DocumentDB for VS Code

Learn More - Back to Learn More Index

Copy and Paste Collections

The Copy and Paste feature in DocumentDB for VS Code provides a convenient way to move smaller datasets between collections, whether they are on the same server or across different connections. It is designed for quick, ad-hoc data transfers directly within the VS Code environment.

Table of Contents

How It Works

The copy-and-paste process is designed to be efficient for smaller collections by streaming data through your local machine. Here’s a step-by-step breakdown of the process:

Copy-and-Paste process that uses a local sistem

Data Streaming: The extension initiates a stream from the source collection, reading documents one by one.
In-Memory Buffering: Documents are collected into a buffer in your computer’s memory.
Bulk Write Operation: Once the buffer is full, the extension performs a bulk write operation to the target collection. This is more efficient than writing documents one at a time.
Continuous Cycle: This process repeats - refilling the buffer from the source and writing to the target - until all documents from the source collection have been copied.

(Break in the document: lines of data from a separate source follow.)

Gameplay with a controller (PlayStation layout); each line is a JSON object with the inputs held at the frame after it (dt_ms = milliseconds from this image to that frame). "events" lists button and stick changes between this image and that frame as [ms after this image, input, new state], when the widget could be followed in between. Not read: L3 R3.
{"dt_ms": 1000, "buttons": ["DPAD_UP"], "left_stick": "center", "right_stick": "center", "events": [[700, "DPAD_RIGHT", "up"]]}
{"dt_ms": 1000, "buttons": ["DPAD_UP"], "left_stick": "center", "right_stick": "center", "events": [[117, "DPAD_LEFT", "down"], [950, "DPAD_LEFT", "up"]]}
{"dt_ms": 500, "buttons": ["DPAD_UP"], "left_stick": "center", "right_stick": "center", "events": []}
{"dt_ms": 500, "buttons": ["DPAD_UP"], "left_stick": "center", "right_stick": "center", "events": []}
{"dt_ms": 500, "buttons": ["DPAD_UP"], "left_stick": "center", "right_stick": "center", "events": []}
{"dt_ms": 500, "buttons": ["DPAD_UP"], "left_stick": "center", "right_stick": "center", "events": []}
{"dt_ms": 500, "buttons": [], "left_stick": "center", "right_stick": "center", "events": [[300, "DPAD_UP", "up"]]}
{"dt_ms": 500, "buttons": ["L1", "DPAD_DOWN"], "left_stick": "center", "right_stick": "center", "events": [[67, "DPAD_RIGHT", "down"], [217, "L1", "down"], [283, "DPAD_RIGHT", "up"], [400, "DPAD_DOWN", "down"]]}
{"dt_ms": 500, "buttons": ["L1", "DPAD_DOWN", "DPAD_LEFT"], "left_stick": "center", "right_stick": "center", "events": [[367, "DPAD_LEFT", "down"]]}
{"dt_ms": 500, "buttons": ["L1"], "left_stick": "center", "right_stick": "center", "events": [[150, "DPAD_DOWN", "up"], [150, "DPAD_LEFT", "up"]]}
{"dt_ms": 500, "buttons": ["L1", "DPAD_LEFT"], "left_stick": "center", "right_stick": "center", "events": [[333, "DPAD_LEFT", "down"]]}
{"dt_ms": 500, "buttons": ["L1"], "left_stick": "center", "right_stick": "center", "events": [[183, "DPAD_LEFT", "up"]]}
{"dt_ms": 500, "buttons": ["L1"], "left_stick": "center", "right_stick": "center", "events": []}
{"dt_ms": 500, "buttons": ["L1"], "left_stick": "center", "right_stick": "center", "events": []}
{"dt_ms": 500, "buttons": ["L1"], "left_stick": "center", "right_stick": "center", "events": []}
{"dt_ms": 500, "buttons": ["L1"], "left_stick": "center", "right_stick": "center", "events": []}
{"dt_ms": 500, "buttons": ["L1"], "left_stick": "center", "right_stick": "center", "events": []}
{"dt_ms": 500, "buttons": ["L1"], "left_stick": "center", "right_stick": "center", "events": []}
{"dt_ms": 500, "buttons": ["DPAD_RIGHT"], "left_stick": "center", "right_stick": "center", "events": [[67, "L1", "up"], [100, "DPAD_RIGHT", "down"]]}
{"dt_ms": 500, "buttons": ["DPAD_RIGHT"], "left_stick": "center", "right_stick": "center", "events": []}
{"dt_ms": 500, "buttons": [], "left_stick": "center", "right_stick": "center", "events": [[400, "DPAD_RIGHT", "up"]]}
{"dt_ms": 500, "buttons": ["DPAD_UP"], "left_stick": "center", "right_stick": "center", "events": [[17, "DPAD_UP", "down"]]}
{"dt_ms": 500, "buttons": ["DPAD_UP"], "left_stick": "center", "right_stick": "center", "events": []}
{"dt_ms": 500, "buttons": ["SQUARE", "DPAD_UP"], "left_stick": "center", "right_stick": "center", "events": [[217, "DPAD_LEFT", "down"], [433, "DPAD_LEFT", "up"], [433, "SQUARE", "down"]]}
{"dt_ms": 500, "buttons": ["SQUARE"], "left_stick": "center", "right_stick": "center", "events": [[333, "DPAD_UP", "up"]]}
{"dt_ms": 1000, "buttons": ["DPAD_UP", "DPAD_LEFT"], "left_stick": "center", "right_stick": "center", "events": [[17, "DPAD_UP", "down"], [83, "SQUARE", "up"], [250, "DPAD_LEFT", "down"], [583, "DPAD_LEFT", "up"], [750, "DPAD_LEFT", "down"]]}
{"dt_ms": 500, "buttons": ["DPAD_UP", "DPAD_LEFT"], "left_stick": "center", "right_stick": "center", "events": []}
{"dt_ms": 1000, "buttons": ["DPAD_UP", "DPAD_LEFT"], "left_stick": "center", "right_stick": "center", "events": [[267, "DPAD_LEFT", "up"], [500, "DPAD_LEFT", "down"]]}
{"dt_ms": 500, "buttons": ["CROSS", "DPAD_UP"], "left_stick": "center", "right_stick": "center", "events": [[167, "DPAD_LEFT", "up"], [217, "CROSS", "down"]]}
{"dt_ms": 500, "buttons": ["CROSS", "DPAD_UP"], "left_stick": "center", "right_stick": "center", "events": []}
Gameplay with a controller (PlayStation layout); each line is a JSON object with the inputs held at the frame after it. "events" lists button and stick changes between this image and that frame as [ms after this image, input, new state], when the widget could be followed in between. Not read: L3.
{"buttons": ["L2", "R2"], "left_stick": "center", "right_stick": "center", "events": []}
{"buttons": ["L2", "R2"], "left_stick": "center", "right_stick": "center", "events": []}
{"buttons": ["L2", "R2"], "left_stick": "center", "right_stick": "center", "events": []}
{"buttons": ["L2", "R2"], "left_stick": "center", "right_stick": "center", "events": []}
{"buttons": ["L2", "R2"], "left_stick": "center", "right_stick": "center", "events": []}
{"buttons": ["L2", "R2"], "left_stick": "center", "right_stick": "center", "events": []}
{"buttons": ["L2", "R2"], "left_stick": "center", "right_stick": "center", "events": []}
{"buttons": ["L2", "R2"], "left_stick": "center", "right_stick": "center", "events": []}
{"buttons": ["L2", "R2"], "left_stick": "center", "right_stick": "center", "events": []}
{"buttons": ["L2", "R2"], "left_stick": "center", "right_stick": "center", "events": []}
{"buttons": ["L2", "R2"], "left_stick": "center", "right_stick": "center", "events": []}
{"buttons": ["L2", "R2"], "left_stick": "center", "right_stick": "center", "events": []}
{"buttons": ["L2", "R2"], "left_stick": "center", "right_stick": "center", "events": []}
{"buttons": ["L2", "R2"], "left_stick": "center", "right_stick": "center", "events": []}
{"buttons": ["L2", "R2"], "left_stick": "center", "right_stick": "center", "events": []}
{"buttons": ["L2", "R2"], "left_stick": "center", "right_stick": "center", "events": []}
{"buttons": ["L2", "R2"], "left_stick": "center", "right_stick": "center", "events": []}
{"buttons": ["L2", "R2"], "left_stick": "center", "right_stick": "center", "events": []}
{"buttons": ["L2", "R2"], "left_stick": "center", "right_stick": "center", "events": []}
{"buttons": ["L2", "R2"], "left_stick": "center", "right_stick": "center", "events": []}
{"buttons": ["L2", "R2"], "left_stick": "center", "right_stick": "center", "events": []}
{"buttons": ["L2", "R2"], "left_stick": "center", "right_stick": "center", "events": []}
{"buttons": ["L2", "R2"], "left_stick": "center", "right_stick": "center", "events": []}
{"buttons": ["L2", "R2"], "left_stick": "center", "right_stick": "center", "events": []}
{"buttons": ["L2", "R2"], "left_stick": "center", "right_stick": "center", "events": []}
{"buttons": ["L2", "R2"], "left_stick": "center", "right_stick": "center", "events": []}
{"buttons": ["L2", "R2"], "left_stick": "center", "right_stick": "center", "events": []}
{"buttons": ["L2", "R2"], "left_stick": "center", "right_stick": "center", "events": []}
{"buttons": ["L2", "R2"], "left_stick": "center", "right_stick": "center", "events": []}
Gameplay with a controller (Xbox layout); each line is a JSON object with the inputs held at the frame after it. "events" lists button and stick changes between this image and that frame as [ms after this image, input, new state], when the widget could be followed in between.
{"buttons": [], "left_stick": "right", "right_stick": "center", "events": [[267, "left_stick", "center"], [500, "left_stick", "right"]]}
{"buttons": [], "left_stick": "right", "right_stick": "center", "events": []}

This method avoids loading the entire collection into memory at once, making it suitable for collections that are moderately sized.

Important Considerations

Not a Snapshot Copy

The copy-and-paste operation is not an atomic snapshot. It is a live data transfer. If documents are being written to the source collection while the copy process is running, it is possible that only a subset of the new data will be copied. This feature is best used for moving smaller, relatively static datasets.

Large Collection Warnings

Because this feature streams data through your local machine, it can be slow and resource-intensive for very large collections. To prevent accidental performance issues, the extension will show a warning for collections that exceed a certain size.

You can customize this behavior in the settings:

documentDB.copyPaste.showLargeCollectionWarning: (Default: true) Set to false to disable the warning entirely.
documentDB.copyPaste.largeCollectionWarningThreshold: (Default: 100000) Adjust the number of documents that triggers the warning.

For more details on handling large datasets, see the section on For True Data Migrations.

Step-by-Step Guide

The process is guided by a wizard that adapts based on your target, providing two main flows.

Flow 1: Paste into a Database (Create a New Collection)

This flow is triggered when you right-click a database in the Connections view and select Paste Collection.

Step 1: Large Collection Warning (Optional)

If the source collection contains a large number of documents, a warning dialog will appear first.

This warning can be disabled or its threshold adjusted in the extension settings, as noted in the Important Considerations section.

Step 2: Name the New Collection

You will be prompted to provide a name for the new collection.

Step 3: Confirmation

A final summary is displayed, showing the source and target details, including the new collection name. You must confirm to start the operation.

Flow 2: Paste into an Existing Collection

This flow is triggered when you right-click an existing collection in the Connections View and select Paste Collection.

Step 1: Large Collection Warning (Optional)

If the source collection contains a large number of documents, a warning dialog will appear first.

This warning can be disabled or its threshold adjusted in the extension settings, as noted in the Important Considerations section.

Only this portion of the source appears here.